A secretária Ângela Guimarães destacou a importância da mobilização e o compromisso do Estado com a igualdade de gênero. Segundo ela, o governo tem atuado em projetos voltados para o combate ao racismo e promoção da equidade. “Essa é uma data globalmente marcada por reflexões sobre os desafios das mulheres por igualdade de direitos, acesso a espaços de poder e combate à violência de gênero. O Estado está comprometido com essas lutas e apoia os movimentos sociais”, afirmou.
A marcha também contou com a participação de mulheres de diferentes categorias profissionais. A psicóloga Íris Paiva, que participou do evento pela primeira vez, ressaltou a necessidade de debater a equidade de gênero no mercado de trabalho.
“Existe uma distinção clara entre homens e mulheres, especialmente em algumas profissões. Percebemos que ainda há barreiras para as mulheres ocuparem determinados espaços. Participar dessa marcha é uma forma de representar minha categoria e reivindicar mudanças”, afirmou.
Com o tema “Mulheres vivas, livres e sem medo”, a mobilização reuniu centenas de mulheres e movimentos sociais, como o Movimento Negro Unificado (MNU) e a Marcha Mundial das Mulheres. A organização TamoJuntas, fundada por Laina Crisóstomo, também esteve presente, reforçando sua atuação na assistência jurídica a mulheres vítimas de violência.
Segundo Laina Crisóstomo, a marcha é um momento de reivindicação de direitos e ocupação dos espaços públicos.
“O tema deste ano enfatiza o combate ao feminicídio e a luta pelo direito das mulheres à cidade e ao bem-viver.

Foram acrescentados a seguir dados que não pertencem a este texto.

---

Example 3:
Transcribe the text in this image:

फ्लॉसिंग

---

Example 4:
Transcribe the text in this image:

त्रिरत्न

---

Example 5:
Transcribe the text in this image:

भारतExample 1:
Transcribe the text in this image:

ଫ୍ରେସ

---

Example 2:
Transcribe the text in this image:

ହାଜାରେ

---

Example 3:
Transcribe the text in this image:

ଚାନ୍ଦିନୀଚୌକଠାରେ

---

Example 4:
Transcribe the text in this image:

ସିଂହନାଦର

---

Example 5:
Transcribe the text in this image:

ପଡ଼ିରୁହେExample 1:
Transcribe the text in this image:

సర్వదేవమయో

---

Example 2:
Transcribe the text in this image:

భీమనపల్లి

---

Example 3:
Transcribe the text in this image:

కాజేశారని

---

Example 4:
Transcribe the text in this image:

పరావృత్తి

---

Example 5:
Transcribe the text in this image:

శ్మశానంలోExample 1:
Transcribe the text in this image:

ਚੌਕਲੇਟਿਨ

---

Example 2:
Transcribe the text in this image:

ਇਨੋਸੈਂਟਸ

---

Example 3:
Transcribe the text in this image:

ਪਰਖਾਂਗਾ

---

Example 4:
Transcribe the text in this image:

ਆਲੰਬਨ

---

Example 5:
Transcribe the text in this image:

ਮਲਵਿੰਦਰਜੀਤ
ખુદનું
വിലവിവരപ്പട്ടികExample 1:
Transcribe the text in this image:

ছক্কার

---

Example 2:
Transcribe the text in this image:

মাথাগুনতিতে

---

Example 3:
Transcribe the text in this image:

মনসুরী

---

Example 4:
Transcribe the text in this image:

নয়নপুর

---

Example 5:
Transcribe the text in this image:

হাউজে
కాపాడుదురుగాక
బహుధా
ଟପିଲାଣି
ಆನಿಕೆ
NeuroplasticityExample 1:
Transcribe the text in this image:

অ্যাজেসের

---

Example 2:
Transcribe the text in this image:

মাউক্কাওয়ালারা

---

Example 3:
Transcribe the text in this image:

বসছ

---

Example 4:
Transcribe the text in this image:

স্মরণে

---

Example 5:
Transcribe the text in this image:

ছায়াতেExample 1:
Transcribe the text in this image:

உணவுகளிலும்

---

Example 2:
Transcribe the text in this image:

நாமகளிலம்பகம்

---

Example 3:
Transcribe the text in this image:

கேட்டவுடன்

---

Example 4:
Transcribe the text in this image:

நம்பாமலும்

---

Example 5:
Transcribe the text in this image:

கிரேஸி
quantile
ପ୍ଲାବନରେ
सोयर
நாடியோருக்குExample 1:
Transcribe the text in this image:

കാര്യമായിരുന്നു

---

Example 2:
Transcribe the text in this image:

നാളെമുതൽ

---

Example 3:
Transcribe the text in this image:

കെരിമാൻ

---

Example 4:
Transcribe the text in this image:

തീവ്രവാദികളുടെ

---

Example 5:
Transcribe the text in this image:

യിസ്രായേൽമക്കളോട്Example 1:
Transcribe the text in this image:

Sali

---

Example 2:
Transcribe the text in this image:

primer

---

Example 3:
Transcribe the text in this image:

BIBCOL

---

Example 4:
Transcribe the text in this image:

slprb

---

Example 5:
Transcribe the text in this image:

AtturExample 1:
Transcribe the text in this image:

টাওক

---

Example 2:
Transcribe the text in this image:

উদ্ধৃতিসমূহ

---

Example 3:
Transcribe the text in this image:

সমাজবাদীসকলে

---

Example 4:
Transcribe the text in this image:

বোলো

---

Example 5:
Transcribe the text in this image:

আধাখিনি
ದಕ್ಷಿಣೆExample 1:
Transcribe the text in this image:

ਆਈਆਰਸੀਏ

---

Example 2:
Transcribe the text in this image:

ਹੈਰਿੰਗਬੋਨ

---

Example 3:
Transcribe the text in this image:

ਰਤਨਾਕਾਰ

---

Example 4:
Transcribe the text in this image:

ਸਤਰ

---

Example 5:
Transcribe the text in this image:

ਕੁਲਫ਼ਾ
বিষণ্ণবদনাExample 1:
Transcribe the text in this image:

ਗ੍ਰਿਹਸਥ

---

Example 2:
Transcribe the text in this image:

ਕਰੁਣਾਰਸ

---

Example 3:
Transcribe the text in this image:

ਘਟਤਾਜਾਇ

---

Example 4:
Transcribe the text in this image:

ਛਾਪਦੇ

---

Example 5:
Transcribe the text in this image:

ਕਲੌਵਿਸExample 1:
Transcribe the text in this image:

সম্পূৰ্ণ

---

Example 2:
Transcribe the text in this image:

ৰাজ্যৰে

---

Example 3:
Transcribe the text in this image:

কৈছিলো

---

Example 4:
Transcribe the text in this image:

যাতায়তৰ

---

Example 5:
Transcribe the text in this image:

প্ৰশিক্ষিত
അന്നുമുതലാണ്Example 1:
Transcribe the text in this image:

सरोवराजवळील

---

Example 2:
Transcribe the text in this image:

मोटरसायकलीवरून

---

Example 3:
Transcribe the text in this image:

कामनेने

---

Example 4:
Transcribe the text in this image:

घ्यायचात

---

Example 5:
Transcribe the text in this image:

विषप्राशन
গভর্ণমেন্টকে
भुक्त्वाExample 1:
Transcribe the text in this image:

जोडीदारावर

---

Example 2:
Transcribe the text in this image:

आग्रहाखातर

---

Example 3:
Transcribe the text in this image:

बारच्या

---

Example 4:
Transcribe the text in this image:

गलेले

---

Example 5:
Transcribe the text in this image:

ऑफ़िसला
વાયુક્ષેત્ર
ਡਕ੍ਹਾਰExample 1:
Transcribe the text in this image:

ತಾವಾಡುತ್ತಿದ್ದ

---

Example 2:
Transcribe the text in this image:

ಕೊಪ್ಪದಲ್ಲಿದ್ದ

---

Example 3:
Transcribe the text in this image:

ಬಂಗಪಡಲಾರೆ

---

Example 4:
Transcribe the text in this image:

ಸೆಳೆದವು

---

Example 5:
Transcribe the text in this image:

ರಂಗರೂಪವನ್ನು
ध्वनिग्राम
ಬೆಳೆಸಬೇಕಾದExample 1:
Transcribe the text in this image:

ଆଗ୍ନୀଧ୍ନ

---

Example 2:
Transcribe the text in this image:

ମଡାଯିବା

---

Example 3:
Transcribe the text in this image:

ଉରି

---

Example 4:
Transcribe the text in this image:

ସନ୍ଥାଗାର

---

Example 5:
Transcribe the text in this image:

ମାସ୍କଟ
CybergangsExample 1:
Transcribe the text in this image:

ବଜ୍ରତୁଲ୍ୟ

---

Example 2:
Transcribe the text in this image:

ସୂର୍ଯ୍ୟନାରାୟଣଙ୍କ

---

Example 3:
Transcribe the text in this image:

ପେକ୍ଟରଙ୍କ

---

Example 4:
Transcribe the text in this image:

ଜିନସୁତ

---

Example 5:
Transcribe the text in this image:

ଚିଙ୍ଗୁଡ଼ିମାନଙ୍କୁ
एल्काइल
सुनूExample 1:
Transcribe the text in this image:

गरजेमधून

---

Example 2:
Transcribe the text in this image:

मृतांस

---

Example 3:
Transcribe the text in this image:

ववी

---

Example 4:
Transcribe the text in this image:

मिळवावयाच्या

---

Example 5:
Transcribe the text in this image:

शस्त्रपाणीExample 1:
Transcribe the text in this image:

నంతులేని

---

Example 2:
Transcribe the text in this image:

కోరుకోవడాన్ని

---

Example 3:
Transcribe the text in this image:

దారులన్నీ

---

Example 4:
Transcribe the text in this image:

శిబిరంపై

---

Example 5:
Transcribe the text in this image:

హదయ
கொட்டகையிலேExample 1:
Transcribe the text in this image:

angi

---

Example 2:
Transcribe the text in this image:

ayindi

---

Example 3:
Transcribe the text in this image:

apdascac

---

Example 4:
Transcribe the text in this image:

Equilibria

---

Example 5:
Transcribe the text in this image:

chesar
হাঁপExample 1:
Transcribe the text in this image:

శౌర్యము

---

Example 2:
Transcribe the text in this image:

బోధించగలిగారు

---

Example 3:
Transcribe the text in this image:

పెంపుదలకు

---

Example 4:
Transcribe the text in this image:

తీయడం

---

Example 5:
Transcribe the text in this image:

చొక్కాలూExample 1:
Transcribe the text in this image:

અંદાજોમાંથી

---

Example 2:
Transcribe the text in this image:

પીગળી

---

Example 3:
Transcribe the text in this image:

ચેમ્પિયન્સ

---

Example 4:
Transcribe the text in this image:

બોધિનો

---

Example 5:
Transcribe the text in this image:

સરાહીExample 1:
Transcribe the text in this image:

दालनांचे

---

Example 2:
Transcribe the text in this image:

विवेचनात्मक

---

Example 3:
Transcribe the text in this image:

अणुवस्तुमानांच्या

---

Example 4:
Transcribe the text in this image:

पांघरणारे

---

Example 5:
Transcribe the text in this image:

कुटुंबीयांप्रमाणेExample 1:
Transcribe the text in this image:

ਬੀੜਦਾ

Ainda é necessário reforçar que uma relação encerrada não pode resultar na morte de uma mulher. Estamos nas ruas para garantir que as futuras gerações não precisem travar essas mesmas batalhas”, afirmou.
A caminhada integrou o calendário de eventos da Bahia em alusão ao Dia Internacional da Mulher, data reconhecida pela Organização das Nações Unidas (ONU) em 1975. Originalmente, a data era marcada por reivindicações por melhores condições de trabalho, direito ao voto e igualdade de oportunidades. Atualmente, a agenda também inclui o combate ao machismo e à violência de gênero.